In the last few years, it has been suggested that A2A receptors could exert a permissive role on CB1 function in a way that a basal adenosinergic tone would be important for cannabinoid-mediated effects. Specifically, it has been demonstrated that the ability of a CB1 agonist to inhibit motor activity requires the presence and the activation of A2A (Andersson et al., 2005; Carriba et al., 2007). The activation state of A2A seems also to regulate synaptic effects of CB1, which is partly dependent on mGlu5 (Tebano et al., 2009). Heteromer formation between CB1 and A2A was shown in vitro, in cells exogenously expressing both receptors using BRET and, in vivo, by immunoprecipitation assays in rat striatum suggesting that heteromer formation may participate in the functional crosstalk between these two receptors (Carriba et al., 2007).

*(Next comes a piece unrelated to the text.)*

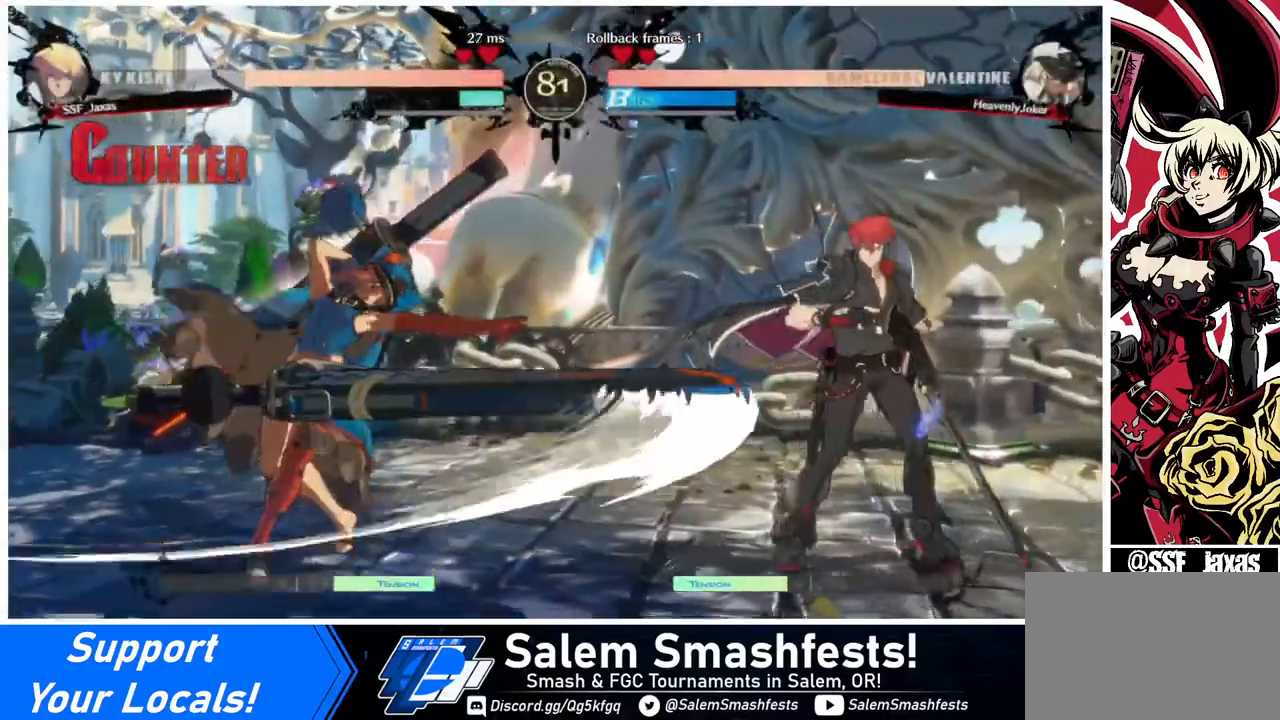
{"buttons": ["DPAD_RIGHT"], "events": [[40, "DPAD_DOWN", "down"], [160, "DPAD_DOWN", "up"], [160, "DPAD_RIGHT", "up"], [200, "DPAD_LEFT", "down"], [320, "DPAD_LEFT", "up"], [440, "DPAD_RIGHT", "down"]]}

Adenosine, Dopamine, and Glutamate Receptor Heteromers

Adenosine activates four GPCRs, A1, A2A, A2B, and A3, which are widespread throughout the body. They are involved in a variety of physiological processes and pathologies including neurological, cardiovascular, inflammatory diseases, and cancer (see Trincavelli et al., 2010 for review).

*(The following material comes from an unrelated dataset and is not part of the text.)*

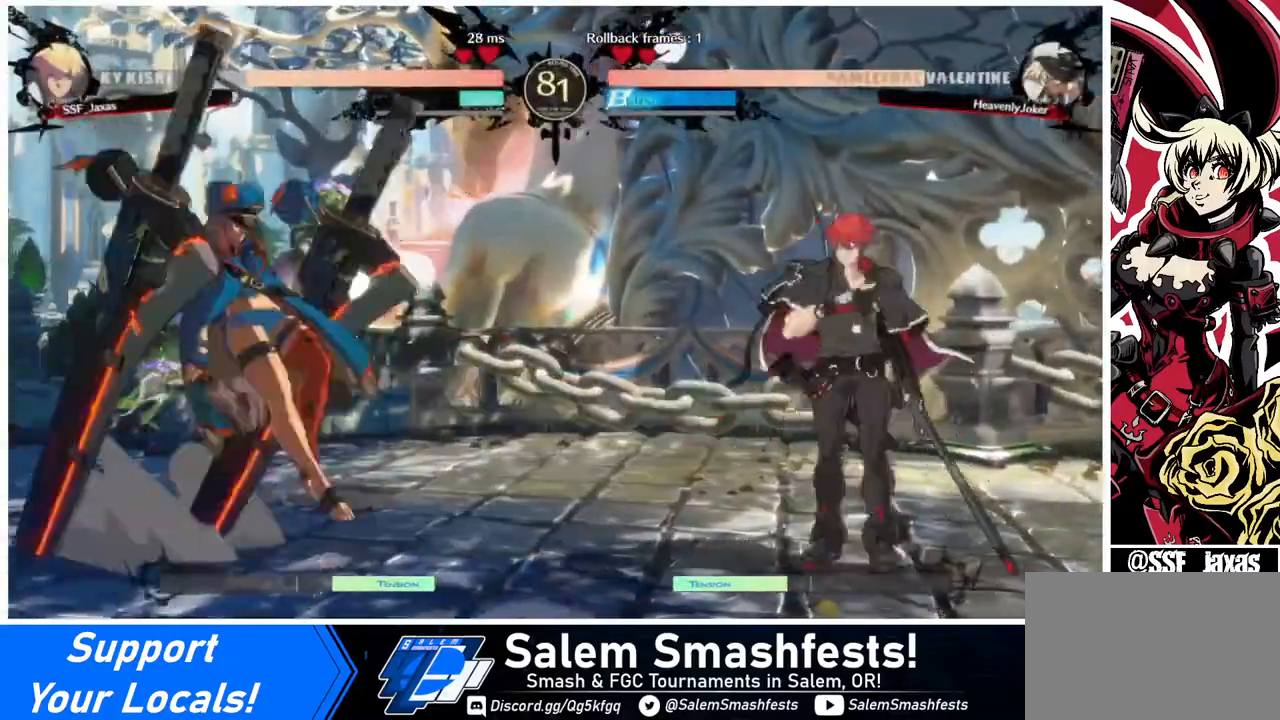
{"buttons": ["DPAD_RIGHT"], "events": [[160, "DPAD_RIGHT", "up"], [240, "DPAD_LEFT", "down"], [400, "DPAD_LEFT", "up"], [400, "DPAD_RIGHT", "down"]]}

Heteromerization between the different adenosine receptor subtypes is exemplified by the A1/A2A heteromer, which was reported in vitro and in vivo in 2006 by Ciruela et al. (2006). Immunogold detection and co-immunoprecipitation experiments confirmed the heteromer formation in rat striatal glutamatergic nerve terminals. The authors showed that A2A activation reduces the affinity of A1 for agonists, which might explain the stimulatory effect of adenosine on glutamatergic neurotransmission at higher ligand concentrations. Moreover, the authors speculate about a possible role of A1/A2A heteromers in the tolerance to the psychostimulant effects of caffeine (Ciruela et al., 2006).

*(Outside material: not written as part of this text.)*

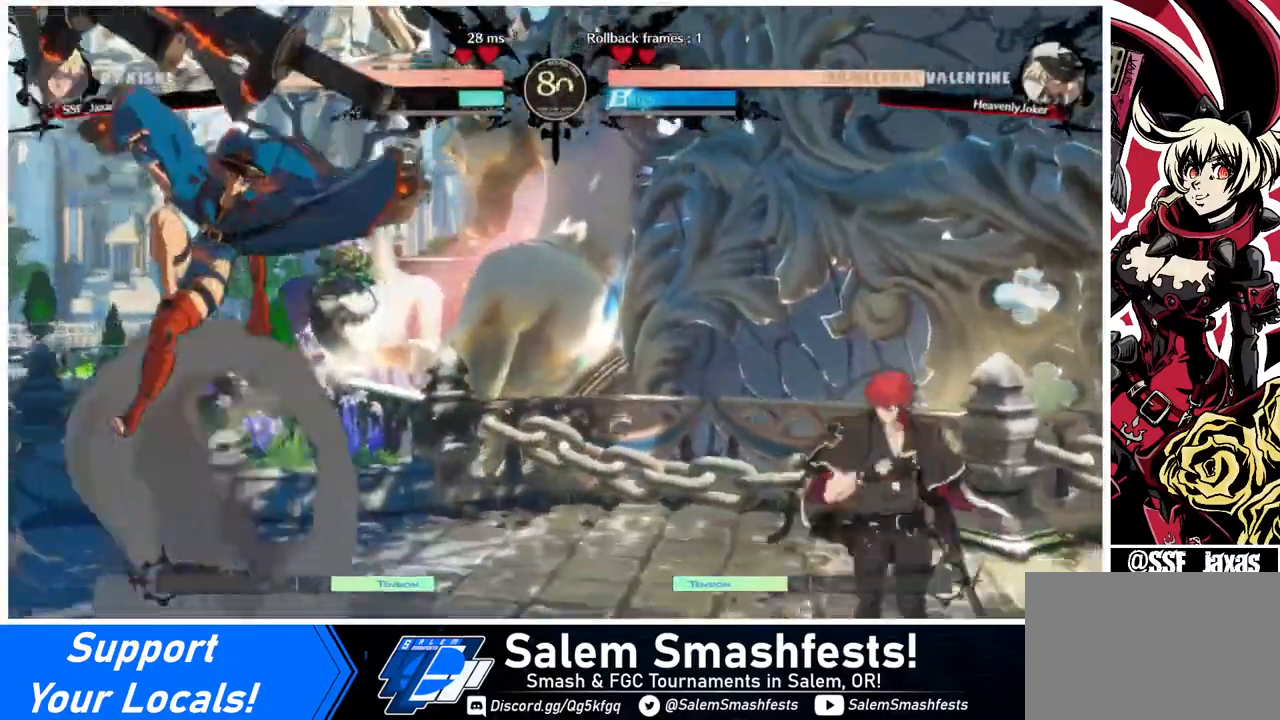
{"buttons": ["DPAD_RIGHT"], "events": [[80, "DPAD_LEFT", "down"], [80, "DPAD_RIGHT", "up"], [360, "DPAD_LEFT", "up"], [360, "DPAD_RIGHT", "down"]]}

Using co-immunoprecipitation assays Ciruela et al. (2001) showed a subtype-specific interaction between mGlu1α and A1 receptors in both rat cerebellar synaptosomes and co-transfected HEK293 cells. This heteromer was reported to be implicated in neuroprotection suggesting a potential role in neurodegenerative diseases such as Alzheimer. Importantly, the timing of mGlu1α and A1 receptor activation is very important to achieve a maximal effect in adenosine- and glutamate-mediated neuroprotection/neurodegeneration (Ciruela et al., 2001).

Purinergic P2Y receptors are involved in neuromodulation and neuron–glia interactions and respond to a wider range of agonists, including di- or tri-phosphates of nucleosides, and uridine diphosphate-glucose. The P2Y1 subtype has been reported to form heteromers with the A1 receptor in vivo as determined by co-localization and co-immunoprecipitation experiments in rat brain (Yoshioka et al., 2002), rat hippocampus (Tonazzini et al., 2007), and in human astroglial cells (Tonazzini et al., 2008). P2Y1 stimulation impaired the potency of A1 coupling to G proteins, whereas the stimulation of A1 increased the functional responsiveness of P2Y1, indicating a functional interaction between these receptors in rat hippocampus (Tonazzini et al., 2007).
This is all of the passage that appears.